Reproduce everything from the line containing "千葉県野田市下三ケ尾３５２－１" down to the end of the records, both ends included, word for word.

------------------------------------------------

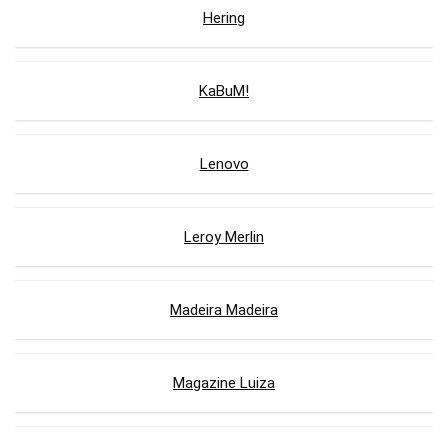
Hering
KaBuM!
Lenovo
Leroy Merlin
Madeira Madeira
Magazine Luiza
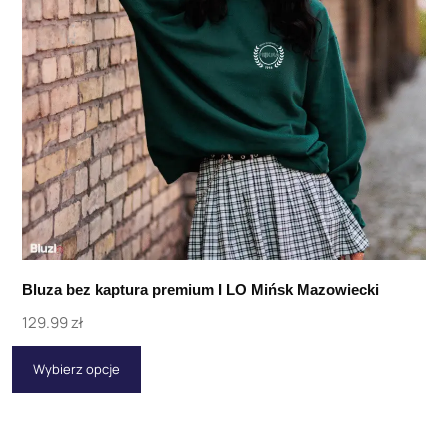
Bluza bez kaptura premium I LO Mińsk Mazowiecki
129.99
zł
Wybierz opcje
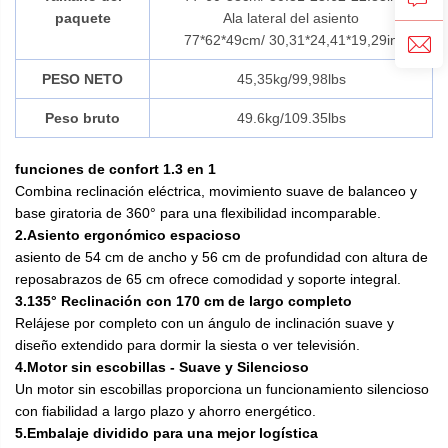
paquete
Ala lateral del asiento
77*62*49cm/
30,31*24,41*19,29in
PESO NETO
45,35kg/99,98lbs
Peso bruto
49.6kg/109.35lbs
funciones de confort 1.3 en 1
Combina reclinación eléctrica, movimiento suave de balanceo y
base giratoria de 360° para una flexibilidad incomparable.
2.Asiento ergonómico espacioso
asiento de 54 cm de ancho y 56 cm de profundidad con altura de
reposabrazos de 65 cm ofrece comodidad y soporte integral.
3.135° Reclinación con 170 cm de largo completo
Relájese por completo con un ángulo de inclinación suave y
diseño extendido para dormir la siesta o ver televisión.
4.Motor sin escobillas - Suave y Silencioso
Un motor sin escobillas proporciona un funcionamiento silencioso
con fiabilidad a largo plazo y ahorro energético.
5.Embalaje dividido para una mejor logística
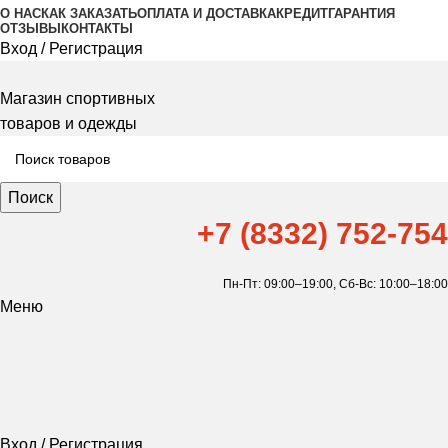
О НАС
КАК ЗАКАЗАТЬ
ОПЛАТА И ДОСТАВКА
КРЕДИТ
ГАРАНТИЯ
ОТЗЫВЫ
КОНТАКТЫ
Вход / Регистрация
Магазин спортивных
товаров и одежды
Поиск
+7 (8332) 752-754
Пн-Пт: 09:00–19:00,
Сб-Вс: 10:00–18:00
Меню
Вход / Регистрация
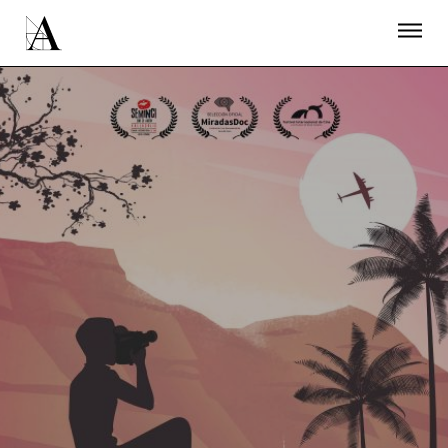
LA ACADEMIA
PREMIOS GOYA
FUNDACIÓN
CONTACTO
ACTIVIDADES
ACTUALIDAD
PROYECTOS
RESIDENCIAS
ÚNETE A LA ACADEMIA DE CINE
PRENSA
NEWSLETTER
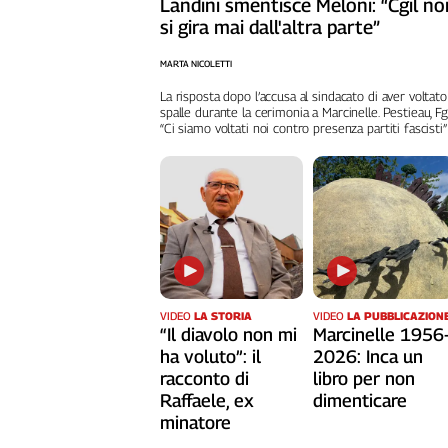
Landini smentisce Meloni: “Cgil no
si gira mai dall'altra parte”
MARTA NICOLETTI
La risposta dopo l’accusa al sindacato di aver voltato
spalle durante la cerimonia a Marcinelle. Pestieau, Fg
“Ci siamo voltati noi contro presenza partiti fascisti”
VIDEO
LA STORIA
VIDEO
LA PUBBLICAZION
“Il diavolo non mi
Marcinelle 1956
ha voluto”: il
2026: Inca un
racconto di
libro per non
Raffaele, ex
dimenticare
minatore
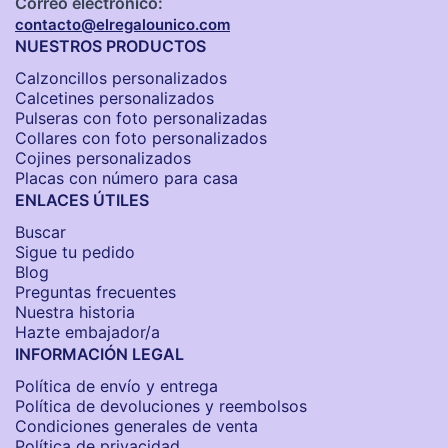
Correo electrónico:
contacto@elregalounico.com
NUESTROS PRODUCTOS
Calzoncillos personalizados​
Calcetines personalizados
Pulseras con foto personalizadas
Collares con foto personalizados
Cojines personalizados
Placas con número para casa
ENLACES ÚTILES
Buscar
Sigue tu pedido
Blog
Preguntas frecuentes
Nuestra historia
Hazte embajador/a
INFORMACIÓN LEGAL
Política de envío y entrega
Política de devoluciones y reembolsos
Condiciones generales de venta
Política de privacidad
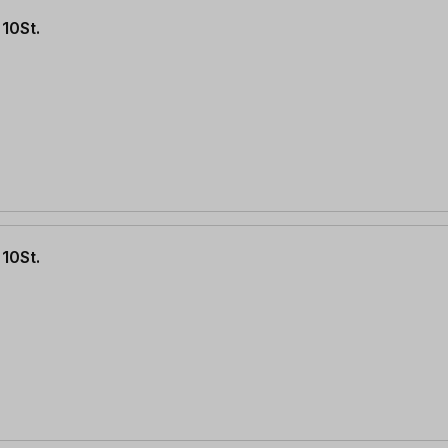
10St.
10St.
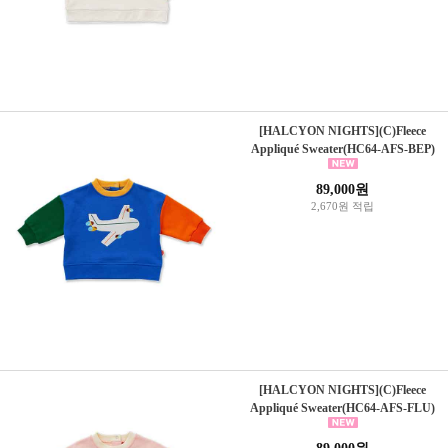
[HALCYON NIGHTS](C)Fleece
Appliqué Sweater(HC64-AFS-BEP)
89,000원
2,670원 적립
[HALCYON NIGHTS](C)Fleece
Appliqué Sweater(HC64-AFS-FLU)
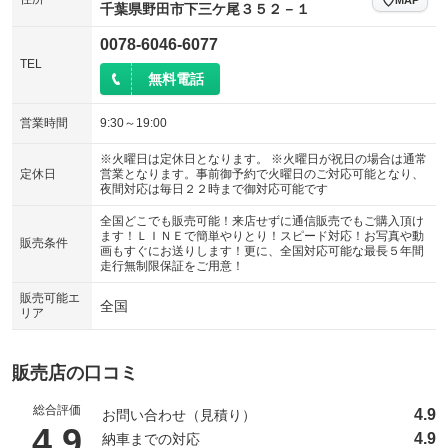
千葉県野田市下三ケ尾３５２－１
0078-6046-6077
TEL
無料電話
営業時間
9:30～19:00
※火曜日は定休日となります。 ※火曜日が祝日の場合は通常
定休日
営業となります。事前御予約で火曜日のご対応可能となり、
夜間対応は毎日２２時まで御対応可能です
全国どこでも販売可能！来店せずに通信販売でもご購入頂け
ます！ＬＩＮＥで簡単やりとり！スピード対応！お写真や動
販売条件
画もすぐにお送りします！更に、全国対応可能な最長５年間
走行無制限保証をご用意！
販売可能エ
全国
リア
販売店の口コミ
総合評価
4.9
お問い合わせ（見積り）
（5点満点中）
4.9
4.9
納車までの対応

------------------------------------------------

*REPLY*.
千葉県野田市下三ケ尾３５２－１
0078-6046-6077
TEL
無料電話
営業時間
9:30～19:00
※火曜日は定休日となります。 ※火曜日が祝日の場合は通常
定休日
営業となります。事前御予約で火曜日のご対応可能となり、
夜間対応は毎日２２時まで御対応可能です
全国どこでも販売可能！来店せずに通信販売でもご購入頂け
ます！ＬＩＮＥで簡単やりとり！スピード対応！お写真や動
販売条件
画もすぐにお送りします！更に、全国対応可能な最長５年間
走行無制限保証をご用意！
販売可能エ
全国
リア
販売店の口コミ
総合評価
4.9
お問い合わせ（見積り）
（5点満点中）
4.9
4.9
納車までの対応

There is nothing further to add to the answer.